Successful group therapy for young women in Uganda
When the social workers and psychological counselors from Midwife-Led Community Transformation (MILCOT) organization did an assessment of the young women in their community of Nansana Municipality, Uganda, they found an alarming number of girls who were in violent relationships and experiencing forms of sexual coercion. MILCOT is a SIA partner and community-based organization with the mission to take midwifery services out of the clinic setting and bring it direct to the community. Even during COVID lockdowns, the MILCOT team answered texts and phone calls from girls aged 10-24 about sexual and reproductive health issues.
One of the MILCOT team members interviews household members to identify the needs in the community.
Last year, MILCOT used funding for SIA to form two support groups for these girls living in dangerous situations and experiencing depression. Each group of eight members got together for a series of eight workshops using the Social Emotional Economic Empowerment through Knowledge of Group Support Psychotherapy (SEEK-GSP) Model. This model aims to treat mild or moderate depression and anxiety among those stuck in inter-generational cycles of poverty. (Those with severe depression were referred to psychiatrists for professional care.)
The SEEK-GSP model aims to educate group members about depression, provide them with a supportive environment for exploring trauma, and developing positive coping and problem-solving skills. After sharing their traumatic experiences, the group members offered suggestions and encouragement, to help each young woman know she is not alone in her struggles.
“We have seen that the SEEK-GSP model brought smiles on the faces of two groups of women and girls,” writes Caroline Nakanyike and Harriet Nayiga, MILCOT leaders. “Also, by coming up with income generating projects they have boosted their individual and family economic status.” Each girl was given $10 in start-up capital to start businesses selling fish, vegetables, or tea and baked goods along the roadside. (Pictured above is a group starting a frying business.) The groups also are joint savings clubs. “Team No Stress” has collectively saved USD$20!

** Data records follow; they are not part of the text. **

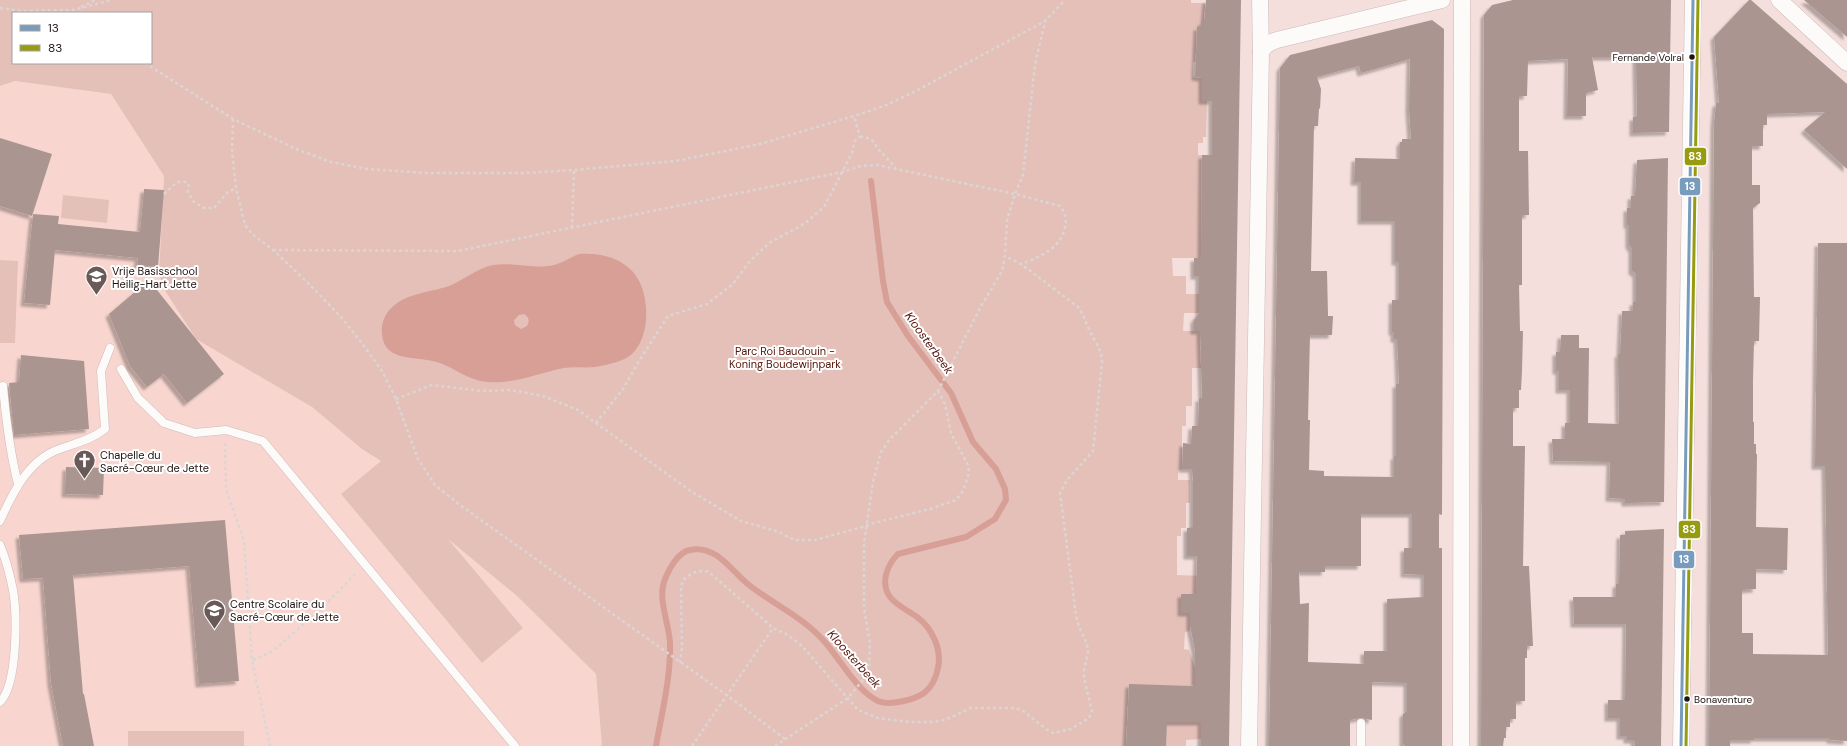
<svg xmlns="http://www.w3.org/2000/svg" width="1847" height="746" viewBox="0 0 1847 746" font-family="'DM Sans',sans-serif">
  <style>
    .built { fill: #f8d6cf }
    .green { fill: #e5c0b9; fill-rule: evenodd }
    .water { fill: #d79f95; fill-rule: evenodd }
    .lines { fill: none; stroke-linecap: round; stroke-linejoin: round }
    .stream { stroke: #d79f95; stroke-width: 6 }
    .building { fill: #aa9591; fill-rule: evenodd; filter: url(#shadow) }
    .lane-casing { stroke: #cbbbb8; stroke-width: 9 }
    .street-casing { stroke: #cbbbb8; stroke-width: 17 }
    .path { stroke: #dbd5d4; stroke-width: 2.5; stroke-dasharray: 3 3; stroke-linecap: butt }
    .lane { stroke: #fdfafa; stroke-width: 8 }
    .street { stroke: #fdfafa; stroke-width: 16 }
    .bus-1-casing { stroke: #fff; stroke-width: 6 }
    .bus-2-casing { stroke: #fff; stroke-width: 6 }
    .bus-1 { stroke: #7a9cbc; stroke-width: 3 }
    .bus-2 { stroke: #969b10; stroke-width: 3 }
    .bus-dot { fill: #1f1310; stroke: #fff; stroke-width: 1.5 }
    .labels { text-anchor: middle; stroke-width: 4; stroke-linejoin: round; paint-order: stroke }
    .bus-label { font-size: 10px; fill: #1f1310; stroke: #fff; text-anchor: end }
    .poi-label { font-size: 11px; fill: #1f1310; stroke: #fff; text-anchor: start }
    .park-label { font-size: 11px; fill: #531309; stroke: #fff }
    .water-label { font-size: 12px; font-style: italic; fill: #531308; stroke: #fff }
    .line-badge { stroke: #fff; stroke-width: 1.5 }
    .badge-label { font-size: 11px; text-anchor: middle; font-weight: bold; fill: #fff }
  </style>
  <defs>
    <filter id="shadow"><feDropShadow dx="-3.5" dy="3.5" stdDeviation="1" flood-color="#0004"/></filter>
  </defs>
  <rect width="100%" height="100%" fill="#f4dfdc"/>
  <path class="built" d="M15,81L111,94L164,176L159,274L196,339L312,407L362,449L381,461L443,535L517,596L596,674L602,746H0V86Z"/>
  <g class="green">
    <path d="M0,0H1191V3H1205L1204,22L1201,27L1197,28L1196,52L1202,62H1193V77L1205,78V93H1202V100L1207,101L1206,137H1203V143H1198V155H1202V167L1209,166L1201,258H1172L1173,276H1186V294H1199V313H1184L1183,331H1200V350H1206L1202,368H1192V406H1186V426H1182V469L1178,470V480H1190V503H1186V528H1181V536H1177V575L1204,576L1199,594H1181V613H1190V631L1185,632L1184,649L1189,650L1195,668V677L1198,678V686L1129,685L1126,746H602L596,674L517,596L448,539L523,628L482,663L341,494L381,461L362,449L312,407L196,339L166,292L159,274L164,176L111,94L15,81L0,86ZM13,13H151V63H13Z"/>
    <path d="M63,195L109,200L107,223L61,218Z"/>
    <path d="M0,260L18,261L15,343H0Z"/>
    <path d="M1154,721L1204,722L1201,739L1186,740V746H1166V740H1153Z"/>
    <rect x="128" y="731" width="116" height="15"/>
  </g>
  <path class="water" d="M579,254C603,252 631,260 641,285C649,305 649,336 633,353C625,361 611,364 600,366C588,369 576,366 564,368C539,373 515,384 488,382C470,381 456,369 440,363C419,355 384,364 382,334C381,327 383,319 387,313C401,293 429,293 449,286C464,280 477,268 493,265C511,262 530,268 549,266C559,265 569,258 579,254ZM524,314C529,317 530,321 527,326L521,329L515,325L514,320L519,315Z"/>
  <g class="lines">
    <path class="stream" d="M656,746C662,712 671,677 670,643C669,623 657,598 665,579C669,569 678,552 690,550C699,548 709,551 716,555C727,562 738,576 749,585C773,604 803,617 824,641C840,659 856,690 878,701C889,706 914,700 924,693C932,687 936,678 938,668C942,649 932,628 917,617C909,611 897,606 890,597C880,583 887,565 898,554L966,537L995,519L1006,500L1005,489L996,469L973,442L951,393L908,336L887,302L883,281L871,181"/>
  </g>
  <g class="building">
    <path d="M1206,0H1241L1229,746H1201V722H1167L1166,746H1126L1129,684L1195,686V650L1190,626V613H1181V594H1196L1197,556H1187V528L1193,527V481L1192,469H1182L1183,443L1191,444L1192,426H1198L1199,398H1202L1200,331H1194V320L1199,313V276H1194V258H1201L1202,155H1212V101H1202V78L1195,77L1197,27H1201V22H1204Z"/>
    <path d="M1513,0H1671L1669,132L1633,133V117H1637L1636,57H1592L1598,90L1586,93V116H1567L1568,59L1528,61L1527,96H1519V151H1528L1529,215H1522V285H1519L1520,331H1523L1522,371L1521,390H1519V408H1513V446H1525L1523,566H1529L1533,646H1527V658H1525V701H1516V719H1510V727H1506V738H1504L1503,746H1481L1484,15L1492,5Z"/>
    <path d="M1749,0H1751L1847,84V169L1804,130L1825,112L1767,114V125H1763V146H1752V185H1760V203L1753,208L1754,297H1760L1759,341H1754L1753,380V422H1754V444H1756V454H1757L1756,527L1788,528L1787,570L1756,569V589L1742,590V633H1753V654L1828,655L1825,466H1815L1818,243H1847V741L1830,740V738H1754V740H1730V746H1709L1714,124L1716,103H1719L1714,37Z"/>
    <path d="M1804,0H1847V37L1826,19Z"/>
    <path d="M1432,20L1444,29L1442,515L1439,514V548H1442V746H1405L1403,744V714L1407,711V683L1372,682V720L1361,718L1350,720V746H1269L1280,68L1290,55ZM1410,59L1409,109L1411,139H1402V142H1400V159L1355,158L1354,182H1361V221H1395V262H1399V300H1392V332H1394V339H1397L1399,384H1396V456H1394V477L1324,476V471L1309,470L1310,420H1308L1310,335H1332L1333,316H1328L1327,271H1311L1314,126H1318L1319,108L1320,109L1321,89L1317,77L1359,66L1361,73ZM1361,514H1412V548H1404V574L1424,575V597L1387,599V651H1364V664L1308,662L1309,603L1300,604L1299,572H1325V566H1361Z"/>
    <path d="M0,138L52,154L32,216L0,206Z"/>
    <path d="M1668,158L1664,502L1625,503V499L1609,498L1610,462L1553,461L1552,439H1565V423H1570V390H1559V371H1556V352H1560L1561,335H1579V348H1589L1588,423L1619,424L1618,354H1620L1622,311H1633V302H1636V274L1632,271V249L1629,245V225H1627V208H1631V196H1635L1637,160Z"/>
    <path d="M144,189L164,190L158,267L137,265L138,258L55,250L50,305L24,303L33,214L59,216L58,224L140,232Z"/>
    <path d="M149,280L224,374L187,403L164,374L147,387L130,366L109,314Z"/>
    <path d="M21,355L84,361L89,429L14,435L9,383L19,382Z"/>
    <path d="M66,467L104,468L103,495L65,494Z"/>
    <path d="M225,520L239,681L199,684L189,566L73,575L83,694H84L94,746H63L51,683L43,578L23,579L19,535Z"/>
    <path d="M1664,529L1661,746H1635L1634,740H1627V736H1620V718H1608V700H1625L1626,624H1574L1573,597H1616V584H1619L1620,535H1625V531Z"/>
  </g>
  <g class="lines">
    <defs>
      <g id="lane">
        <path d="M121,369L138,398L164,423L195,433L226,430L263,441L515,746"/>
        <path d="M3,386C6,420 10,452 18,484"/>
        <path d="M0,521C12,494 28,461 57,450C75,443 89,441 105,429L101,371L110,348"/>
        <path d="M0,545C6,559 10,575 13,590C17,614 18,684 0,702"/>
        <path d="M1361,723V746"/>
      </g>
      <g id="street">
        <path d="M1260,0L1261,52"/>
        <path d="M1779,0L1847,63"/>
        <path d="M1249,746L1261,52C1265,45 1269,43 1277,40L1442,0"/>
        <path d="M1461,746L1462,0"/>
        <path d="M1681,746L1693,0"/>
      </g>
    </defs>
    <use href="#lane" class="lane-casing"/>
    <use href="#street" class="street-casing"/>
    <g class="path">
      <path d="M81,7L96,0"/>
      <path d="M0,8L21,11L73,10L112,0"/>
      <path d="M145,63L233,119L296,149L331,162L367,169L427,173H524L574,170L675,161L711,154L760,144L854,116L884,106L914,92L1045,21L1065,0"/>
      <path d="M233,119L232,150L236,188L245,225L252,234L273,250L308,283L341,317L364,346L382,371L396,399L418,459L435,485L460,505L728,696L785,739"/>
      <path d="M860,137H865L872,140L879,150L896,168"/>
      <path d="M164,194L177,182H187L189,186L188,192L193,201L204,208H214L228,192L236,188"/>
      <path d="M572,228L574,170"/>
      <path d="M273,250L458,251L842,172L861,166L877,165L1015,194L1060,206C1065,213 1067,219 1065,227C1061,249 1039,257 1021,264"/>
      <path d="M396,399L432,385L482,391L511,390L543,396L578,410L692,492L741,521L776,531L795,540H815L866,526L874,523L930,509L956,500L963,491L969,473L968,465L951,433L945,404L938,391"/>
      <path d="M596,423L623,389L639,361L668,316L707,304L733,284L749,262L769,243L804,224L824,207L852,153L854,143L856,139L860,137L854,116"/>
      <path d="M225,443L226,489L244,541L252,660L270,746"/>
      <path d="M253,660L273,651L323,607L355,574"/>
      <path d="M680,663L682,647L681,587L683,580C691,573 699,569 709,572L773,628"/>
      <path d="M692,746L773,628L788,635L802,646L858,710L878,718L909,722H932L945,720L971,708H1015L1022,710L1046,729L1053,733L1071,729L1089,718L1092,711L1084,678V670L1088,652L1087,644L1079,627L1076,615L1060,493L1067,480L1093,451L1102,363C1102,350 1096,344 1091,333C1086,324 1084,315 1078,307L1021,264L1005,256"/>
      <path d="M775,746L848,698L867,675L869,669L870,643L864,608V543L873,482L881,452L890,439L938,391L980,308L1002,271L1005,256L1007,220L1015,194L1023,175L1035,64L1045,22"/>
    </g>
    <use href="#lane" class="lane"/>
    <use href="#street" class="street"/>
    <defs>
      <path id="bus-1" d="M1681,746L1693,0"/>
      <path id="bus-2" d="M1686,746L1698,0"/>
    </defs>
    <use href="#bus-1" class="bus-1-casing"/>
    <use href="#bus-2" class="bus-2-casing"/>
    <use href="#bus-1" class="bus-1"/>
    <use href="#bus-2" class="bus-2"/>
  </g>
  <defs>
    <symbol id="school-pin" viewBox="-11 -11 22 30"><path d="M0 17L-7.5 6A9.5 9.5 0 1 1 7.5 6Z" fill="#6a5a57" stroke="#fff"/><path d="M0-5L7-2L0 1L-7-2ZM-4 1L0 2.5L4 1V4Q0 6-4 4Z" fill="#fff"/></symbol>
    <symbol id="church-pin" viewBox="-11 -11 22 30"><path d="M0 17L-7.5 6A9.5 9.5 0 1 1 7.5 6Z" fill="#6a5a57" stroke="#fff"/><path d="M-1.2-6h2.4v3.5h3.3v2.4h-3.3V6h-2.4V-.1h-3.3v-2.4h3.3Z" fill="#fff"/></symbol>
    <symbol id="university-pin" viewBox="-11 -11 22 30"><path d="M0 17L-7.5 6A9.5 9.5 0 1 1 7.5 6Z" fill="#6a5a57" stroke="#fff"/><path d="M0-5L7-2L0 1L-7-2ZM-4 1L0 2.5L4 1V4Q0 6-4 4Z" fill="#fff"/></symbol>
  </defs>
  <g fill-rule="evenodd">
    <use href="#school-pin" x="84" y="264" width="25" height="34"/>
    <use href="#church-pin" x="72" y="448" width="25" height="34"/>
    <use href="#university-pin" x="202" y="598" width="25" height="34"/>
  </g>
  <g class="bus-dot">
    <circle cx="1692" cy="57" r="3.5"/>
    <circle cx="1687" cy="699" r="3.5"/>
  </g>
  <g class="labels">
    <g class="bus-label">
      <text x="1684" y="61">Fernande Volral</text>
      <text x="1694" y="703" text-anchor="start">Bonaventure</text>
    </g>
    <g class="poi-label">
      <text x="112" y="275">Vrije Basisschool<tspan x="112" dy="13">Heilig-Hart Jette</tspan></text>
      <text x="100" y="459">Chapelle du<tspan x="100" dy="13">Sacré-Cœur de Jette</tspan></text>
      <text x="230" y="608">Centre Scolaire du<tspan x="230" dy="13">Sacré-Cœur de Jette</tspan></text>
    </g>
    <g class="park-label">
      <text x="785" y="355">Parc Roi Baudouin -<tspan x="785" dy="13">Koning Boudewijnpark</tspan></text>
    </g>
    <g class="water-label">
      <text transform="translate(929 343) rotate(54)" y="4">Kloosterbeek</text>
      <text transform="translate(854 659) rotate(48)" y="4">Kloosterbeek</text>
    </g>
  </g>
  <g class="line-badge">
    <rect x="1684" y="147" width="23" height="19" rx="4" fill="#969b10"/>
    <rect x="1679" y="177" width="22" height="19" rx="4" fill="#7a9cbc"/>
    <rect x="1678" y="520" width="23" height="19" rx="4" fill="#969b10"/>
    <rect x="1673" y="550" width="22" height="19" rx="4" fill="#7a9cbc"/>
  </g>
  <g class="badge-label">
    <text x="1695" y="160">83</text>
    <text x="1690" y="190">13</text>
    <text x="1689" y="533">83</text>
    <text x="1684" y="563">13</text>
  </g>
  <rect x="12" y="12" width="140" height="52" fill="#ffffff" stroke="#a5a19f"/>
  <rect x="20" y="25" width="20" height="6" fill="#7a9cbc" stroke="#a5a19f"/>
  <text x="48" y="32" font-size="12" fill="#1f1310">13</text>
  <rect x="20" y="45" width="20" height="6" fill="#969b10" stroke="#a5a19f"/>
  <text x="48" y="52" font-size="12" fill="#1f1310">83</text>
</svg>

Harriet Nayiga was recognized as a Young Midwife Leader by the International Confederation of Midwives. Read her interview here: https://nursesandmidwiveslead.org/bringing-midwifery-services-to-the-community/
After completing the therapy sessions in September, the MILCOT team conducted a post-therapy assessment. They noted the following successes:
Improved emotional wellbeing of members and their families;
Reduced dependence and intimate partner violence, with enhanced creative and problem solving skills;
Increased interest and task commitment;
Increased trust amongst themselves that enabled support for each other;
Enhanced patience, persistent of effort, self-assurance, determination, and responsibility;
Improved individual and family income;
Gratitude for acquired free knowledge in self-care, record and book keeping and saving culture.
The outcome of these sessions is a general improvement of well-being, including renewed energy for activities that allow them to express their talents. One member resurrected her childhood interest in basketry, which has contributed to her household income with less stress!